Wednesday, December 09, 2009

What to do with Myself

I am pretty bored but my eyes want to shut a lot. (sleepy) I think the stress of the last few weeks is working its way out of my body.
I sleep so peaceful with sweet dreams.
I think I must have needed all this sleep or I would not be doing it.After noons I make dinner and clean the kitchen and I am sewing on my quilt top blocks.
So I am not idle. Hungry though!!! I am so hungry lately. I am eating way too much, I better have that thyroid checked, It may be giving me problems. Three pound gain this week and it has barely started. Yikes, I cant do that. Weight gains affect my blood sugar. It will all stabilize soon, I am sure. (IT BETTER)
David is doing good. He was not in good spirits last night. Not sure why but he was sort of grouchy.
When we went to bed, he said he felt anxious. I knew he did because of his curt answers to me, He is not like that as a rule. Maybe he is just overwhelmed with these hospital and doctor bills.
Or maybe he is worried about the outcome of my biopsy. I have to say, I am not. Not concerned. I feel it is going to be OK.
Regardless It will be OK. Faith, that is faith. "Faith is the substance of things hoped for Evidence of things not seen"
You do not always have to see it to know it is real. Like Air, it is real but you can't see it. Wind, it comes and goes, but it is not seen, only evidence of it.
So on to better things.
I see my ENT surgeon tomorrow, He will go over the lab results with me, In addition my neck feels fine. I seldom need anything for discomfort. It does hurt a little but I can live with that pain. Sort of like a sore throat that goes to my ears. The back of my neck on the left hurts the worse. Not sure why that is.
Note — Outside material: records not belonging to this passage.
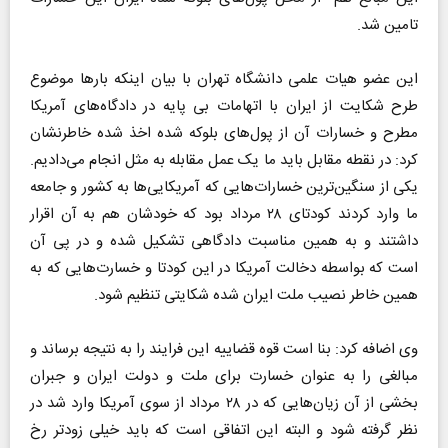
تامین شد.
این عضو هیات علمی دانشگاه تهران با بیان اینکه بار‌ها موضوع
طرح شکایت از ایران با اتهامات بی پایه در دادگاه‌های آمریکا
مطرح و خسارات آن از پول‌های بلوکه شده اخذ شده خاطرنشان
کرد: در نقطه مقابل باید ما یک عمل مقابله به مثل انجام می‌دادیم.
یکی از سنگین‌ترین خسارات‌هایی که آمریکایی‌ها به کشور و جامعه
ما وارد کردند کودتای ۲۸ مرداد بود که خودشان هم به آن اقرار
داشتند و به همین مناسبت دادگاهی تشکیل شده و در پی آن
است که بواسطه دخالت آمریکا در این کودتا و خسارت‌هایی که به
همین خاطر نصیب ملت ایران شده شکایتی تنظیم شود.
وی اضافه کرد: بنا است قوه قضاییه این فرایند را به نتیجه برساند و
مبالغی را به عنوان خسارت برای ملت و دولت ایران و جبران
بخشی از آن زیان‌هایی که در ۲۸ مرداد از سوی آمریکا وارد شد در
نظر گرفته شود و البته این اتفاقی است که باید خیلی زودتر رخ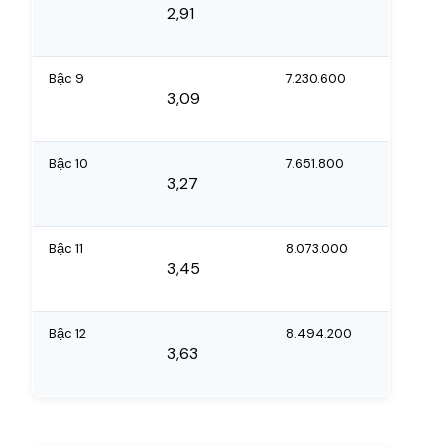
2,91
Bậc 9
7.230.600
3,09
Bậc 10
7.651.800
3,27
Bậc 11
8.073.000
3,45
Bậc 12
8.494.200
3,63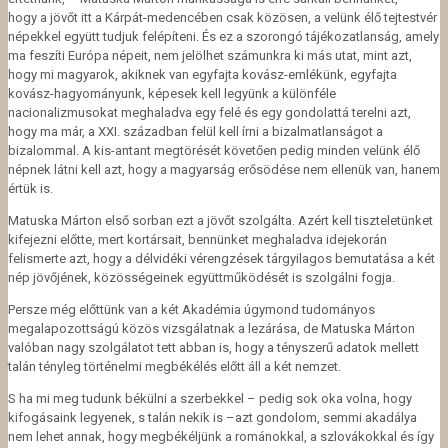
hogy a jövőt itt a Kárpát-medencében csak közösen, a velünk élő tejtestvér
népekkel együtt tudjuk felépíteni. És ez a szorongó tájékozatlanság, amely
ma feszíti Európa népeit, nem jelölhet számunkra ki más utat, mint azt,
hogy mi magyarok, akiknek van egyfajta kovász-emlékünk, egyfajta
kovász-hagyományunk, képesek kell legyünk a különféle
nacionalizmusokat meghaladva egy felé és egy gondolattá terelni azt,
hogy ma már, a XXI. században felül kell írni a bizalmatlanságot a
bizalommal. A kis-antant megtörését követően pedig minden velünk élő
népnek látni kell azt, hogy a magyarság erősödése nem ellenük van, hanem
értük is.
Matuska Márton első sorban ezt a jövőt szolgálta. Azért kell tiszteletünket
kifejezni előtte, mert kortársait, bennünket meghaladva idejekorán
felismerte azt, hogy a délvidéki vérengzések tárgyilagos bemutatása a két
nép jövőjének, közösségeinek együttműködését is szolgálni fogja.
Persze még előttünk van a két Akadémia úgymond tudományos
megalapozottságú közös vizsgálatnak a lezárása, de Matuska Márton
valóban nagy szolgálatot tett abban is, hogy a tényszerű adatok mellett
talán tényleg történelmi megbékélés előtt áll a két nemzet.
S ha mi meg tudunk békülni a szerbekkel – pedig sok oka volna, hogy
kifogásaink legyenek, s talán nekik is –azt gondolom, semmi akadálya
nem lehet annak, hogy megbékéljünk a románokkal, a szlovákokkal és így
Anyone have good ideas as to what we should do on Christmas? We are at a loss. We do not even feel like it is Christmas, No presents to buy, no tree to decorate, (I would have to undecorated it) No little ones to hug, Maybe we can go to the shelter and serve. I would love that. I take food there all time, but maybe I can help out more this time, Maybe bake a dozen or so pies.
Hummm sounds like a good plan.
They feed thousands of homeless or destitute people every holiday, in addition to the ones they feed on a daily basis.
So much to be Thankful for. So I best not have a pity party with no tree to put up.
That would be just too much work for me at this stage in my surgery.